It's like... Ah, it's difficult to explain . The key word is _a bit. _I feel that it would be a bit pretentious in the context of Whitecloud8. "*Мені тебе не вистачає*" means that you are in a situation that would be much more pleasant/easier/better if _she _were there too. If you say so, it's very probable that you experience some kind of trouble, maybe even despair. In the contexts where you really mean it this phrase would be okay. Otherwise it's a bit melodramatic (I'm speaking only of "Мені тебе не вистачає") - to me! I may as well be subjective


----------



## Leshek

I think the most natural way to put it would be as this: Я скучив за тобою. I really wonder why hasn't anyone thought of this very word. That was the first one I thought of, and my Grandad and Grandma (native Ukrainians) used to say it like this.


----------



## Aquatarkus

Leshek said:


> I think the most natural way to put it would be as this: Я скучив за тобою.



I've heard such phrase once, and always thought it's not correct. It grates upon my ears somehow


----------



## Leshek

May I ask you, dear Aquatarkus, a personal question? Where do you happen to live for a phrase like this to grate upon your ears? You put Russian as your native language, you state Russian to be the language number one for the Eastern part of Ukraine, so I guess you don't hear Ukrainian very often.

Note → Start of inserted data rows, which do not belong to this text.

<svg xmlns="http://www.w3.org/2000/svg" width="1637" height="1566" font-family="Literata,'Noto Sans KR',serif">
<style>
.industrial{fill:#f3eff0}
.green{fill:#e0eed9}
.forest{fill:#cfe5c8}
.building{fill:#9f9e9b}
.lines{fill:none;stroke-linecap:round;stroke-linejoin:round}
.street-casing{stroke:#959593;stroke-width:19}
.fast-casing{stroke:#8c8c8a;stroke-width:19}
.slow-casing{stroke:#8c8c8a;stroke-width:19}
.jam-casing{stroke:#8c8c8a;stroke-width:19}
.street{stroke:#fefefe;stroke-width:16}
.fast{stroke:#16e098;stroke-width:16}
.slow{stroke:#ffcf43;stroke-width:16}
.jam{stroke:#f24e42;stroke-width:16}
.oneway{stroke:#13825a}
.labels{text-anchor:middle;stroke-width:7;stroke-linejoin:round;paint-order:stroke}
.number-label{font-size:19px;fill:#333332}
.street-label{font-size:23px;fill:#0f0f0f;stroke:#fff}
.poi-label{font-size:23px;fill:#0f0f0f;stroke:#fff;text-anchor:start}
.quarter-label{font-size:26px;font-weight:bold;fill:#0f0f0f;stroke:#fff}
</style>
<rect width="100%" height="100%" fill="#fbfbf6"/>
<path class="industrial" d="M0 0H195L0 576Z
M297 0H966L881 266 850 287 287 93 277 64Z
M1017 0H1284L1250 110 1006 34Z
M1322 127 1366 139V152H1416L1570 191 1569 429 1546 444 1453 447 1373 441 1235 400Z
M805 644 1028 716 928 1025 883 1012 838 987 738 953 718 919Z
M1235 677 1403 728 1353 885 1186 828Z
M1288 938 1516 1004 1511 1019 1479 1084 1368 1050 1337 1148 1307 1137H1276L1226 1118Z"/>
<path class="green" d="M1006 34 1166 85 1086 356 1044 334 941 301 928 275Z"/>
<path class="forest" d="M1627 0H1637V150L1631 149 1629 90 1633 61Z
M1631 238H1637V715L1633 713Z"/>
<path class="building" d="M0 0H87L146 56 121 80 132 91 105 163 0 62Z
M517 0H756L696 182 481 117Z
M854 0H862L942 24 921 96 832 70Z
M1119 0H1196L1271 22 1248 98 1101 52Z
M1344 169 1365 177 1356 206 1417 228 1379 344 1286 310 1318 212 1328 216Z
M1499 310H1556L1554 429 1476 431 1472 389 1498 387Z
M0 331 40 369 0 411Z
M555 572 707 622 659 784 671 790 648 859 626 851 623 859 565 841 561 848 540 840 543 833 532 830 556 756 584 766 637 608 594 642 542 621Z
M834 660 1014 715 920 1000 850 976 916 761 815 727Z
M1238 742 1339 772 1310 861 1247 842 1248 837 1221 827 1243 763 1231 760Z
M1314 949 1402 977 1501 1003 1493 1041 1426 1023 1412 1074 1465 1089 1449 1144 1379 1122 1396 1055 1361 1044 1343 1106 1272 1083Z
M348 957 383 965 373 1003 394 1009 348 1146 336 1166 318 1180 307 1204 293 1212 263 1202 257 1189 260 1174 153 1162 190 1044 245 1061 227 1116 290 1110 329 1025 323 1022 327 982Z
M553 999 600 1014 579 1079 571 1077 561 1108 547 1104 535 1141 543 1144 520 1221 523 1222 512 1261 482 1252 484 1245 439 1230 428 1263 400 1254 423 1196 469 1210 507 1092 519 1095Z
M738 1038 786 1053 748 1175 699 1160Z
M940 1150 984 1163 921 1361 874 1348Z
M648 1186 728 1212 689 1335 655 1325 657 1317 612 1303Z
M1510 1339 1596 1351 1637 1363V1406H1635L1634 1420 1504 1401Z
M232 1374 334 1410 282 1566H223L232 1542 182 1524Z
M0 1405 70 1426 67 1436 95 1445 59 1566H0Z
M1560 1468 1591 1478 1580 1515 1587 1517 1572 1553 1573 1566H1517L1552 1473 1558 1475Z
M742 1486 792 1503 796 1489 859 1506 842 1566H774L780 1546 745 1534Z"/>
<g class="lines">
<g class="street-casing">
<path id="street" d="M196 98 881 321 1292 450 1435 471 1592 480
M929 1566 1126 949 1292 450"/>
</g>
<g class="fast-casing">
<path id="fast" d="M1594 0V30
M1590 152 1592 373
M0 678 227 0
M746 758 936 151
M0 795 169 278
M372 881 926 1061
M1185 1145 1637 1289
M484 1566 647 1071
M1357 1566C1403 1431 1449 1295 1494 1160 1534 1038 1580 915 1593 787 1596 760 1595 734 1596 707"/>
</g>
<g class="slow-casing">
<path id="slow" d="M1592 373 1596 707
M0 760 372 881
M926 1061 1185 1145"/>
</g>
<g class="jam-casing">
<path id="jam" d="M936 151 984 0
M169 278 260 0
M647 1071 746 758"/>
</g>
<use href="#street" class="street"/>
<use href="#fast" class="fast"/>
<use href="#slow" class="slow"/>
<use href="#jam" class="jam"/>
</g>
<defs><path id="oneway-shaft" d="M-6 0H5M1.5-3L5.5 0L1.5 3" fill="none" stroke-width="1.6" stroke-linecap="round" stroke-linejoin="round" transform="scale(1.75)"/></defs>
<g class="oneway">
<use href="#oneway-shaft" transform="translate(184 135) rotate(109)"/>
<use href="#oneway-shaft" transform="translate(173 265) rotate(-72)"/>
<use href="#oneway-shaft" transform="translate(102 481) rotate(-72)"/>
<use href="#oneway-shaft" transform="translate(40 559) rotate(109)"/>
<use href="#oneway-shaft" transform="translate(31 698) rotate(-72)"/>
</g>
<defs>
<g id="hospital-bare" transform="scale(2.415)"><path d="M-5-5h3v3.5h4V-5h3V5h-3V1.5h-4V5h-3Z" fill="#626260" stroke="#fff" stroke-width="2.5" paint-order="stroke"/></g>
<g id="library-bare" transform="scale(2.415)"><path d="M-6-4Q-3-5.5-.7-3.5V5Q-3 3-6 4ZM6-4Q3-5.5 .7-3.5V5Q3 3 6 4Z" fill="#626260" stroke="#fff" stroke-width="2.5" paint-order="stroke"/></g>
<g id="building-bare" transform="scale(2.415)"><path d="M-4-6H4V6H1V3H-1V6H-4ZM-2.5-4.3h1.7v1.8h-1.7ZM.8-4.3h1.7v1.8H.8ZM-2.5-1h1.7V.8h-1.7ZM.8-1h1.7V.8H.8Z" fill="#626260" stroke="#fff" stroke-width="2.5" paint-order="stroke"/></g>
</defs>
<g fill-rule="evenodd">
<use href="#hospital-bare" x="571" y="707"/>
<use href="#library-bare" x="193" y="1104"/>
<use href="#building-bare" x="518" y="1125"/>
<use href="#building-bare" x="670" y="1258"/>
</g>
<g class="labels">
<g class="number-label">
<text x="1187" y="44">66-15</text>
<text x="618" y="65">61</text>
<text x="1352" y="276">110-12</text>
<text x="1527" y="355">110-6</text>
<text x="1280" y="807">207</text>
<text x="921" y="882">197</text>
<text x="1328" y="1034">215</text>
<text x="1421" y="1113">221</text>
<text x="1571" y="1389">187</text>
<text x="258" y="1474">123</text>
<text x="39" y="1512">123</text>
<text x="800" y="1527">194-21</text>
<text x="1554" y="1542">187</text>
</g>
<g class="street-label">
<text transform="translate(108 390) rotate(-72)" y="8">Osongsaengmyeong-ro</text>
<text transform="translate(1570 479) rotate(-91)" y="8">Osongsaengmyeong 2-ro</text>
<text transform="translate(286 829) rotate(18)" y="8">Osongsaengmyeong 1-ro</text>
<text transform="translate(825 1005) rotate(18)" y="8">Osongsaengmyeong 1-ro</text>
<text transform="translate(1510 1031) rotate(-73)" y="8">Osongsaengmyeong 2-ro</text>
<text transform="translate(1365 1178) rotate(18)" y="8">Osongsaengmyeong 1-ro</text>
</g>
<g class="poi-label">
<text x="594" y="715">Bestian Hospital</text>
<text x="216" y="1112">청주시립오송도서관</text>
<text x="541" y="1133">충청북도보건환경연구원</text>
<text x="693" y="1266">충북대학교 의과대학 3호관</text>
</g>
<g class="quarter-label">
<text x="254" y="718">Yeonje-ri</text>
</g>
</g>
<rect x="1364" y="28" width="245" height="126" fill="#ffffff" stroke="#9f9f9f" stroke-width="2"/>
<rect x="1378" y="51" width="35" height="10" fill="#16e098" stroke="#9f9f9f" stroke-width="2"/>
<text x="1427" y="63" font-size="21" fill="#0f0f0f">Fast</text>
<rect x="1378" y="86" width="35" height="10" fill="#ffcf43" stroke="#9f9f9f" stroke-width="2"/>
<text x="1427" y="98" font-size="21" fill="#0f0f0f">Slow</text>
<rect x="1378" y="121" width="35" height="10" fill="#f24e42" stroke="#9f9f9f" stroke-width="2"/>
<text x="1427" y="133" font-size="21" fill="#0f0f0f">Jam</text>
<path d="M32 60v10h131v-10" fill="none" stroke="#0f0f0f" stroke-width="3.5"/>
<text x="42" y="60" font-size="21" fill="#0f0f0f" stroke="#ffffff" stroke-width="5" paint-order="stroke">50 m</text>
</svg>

I feel it like the most natural way to express your feelings and not to speak like a TV show character.


----------



## Aquatarkus

Replied in private.


----------



## murasz

For me as a native speaker from Western Ukraine the perfect rendering of the English "I miss you" would be "Я скучаю/скучив за тобою" (that's what I say myself and what I hear from my wife so often). Some speakers with a limited command of the language tend to avoid the verb "скучати" and many other words similar to their Russian equivalents, believing them to be russianisms. That they are wrong is demonstrated, apart from the current usage, by all the authoritative dictionaries beginning from the Hrinchenko (1907).

Other possible translations have a little bit different colouring: "Мені тебе бракує", "Мені сумно без тебе," "Я сумую за тобою" (this last phrase sounds a bit too drastic in the given context: usually people "сумують" about those who are dead or who have left forever).


----------



## Natabka

murasz said:


> Other possible translations have a little bit different colouring: "Мені тебе бракує", "Мені сумно без тебе," "Я сумую за тобою" (this last phrase sounds a bit too drastic in the given context: usually people "сумують" about those who are dead or who have left forever).



Really?? I wouldn't say that! In fact I - a native speaker too - use "Я сумую за тобою" in our meaning that we discuss in this thread. Though when the phrase "Я скучаю/скучила за тобою" (скучаю/скучив for male) was mentioned I thought I used it more frequently than "Я сумую". Can't be sure, though - in fact, I don't use any "missing" phrases often 
As for "drastic" verbs I'd say words "*горювати*, *побиватися*" (to grieve) would sound so and should be better used in the contexts of dead or left forever.


----------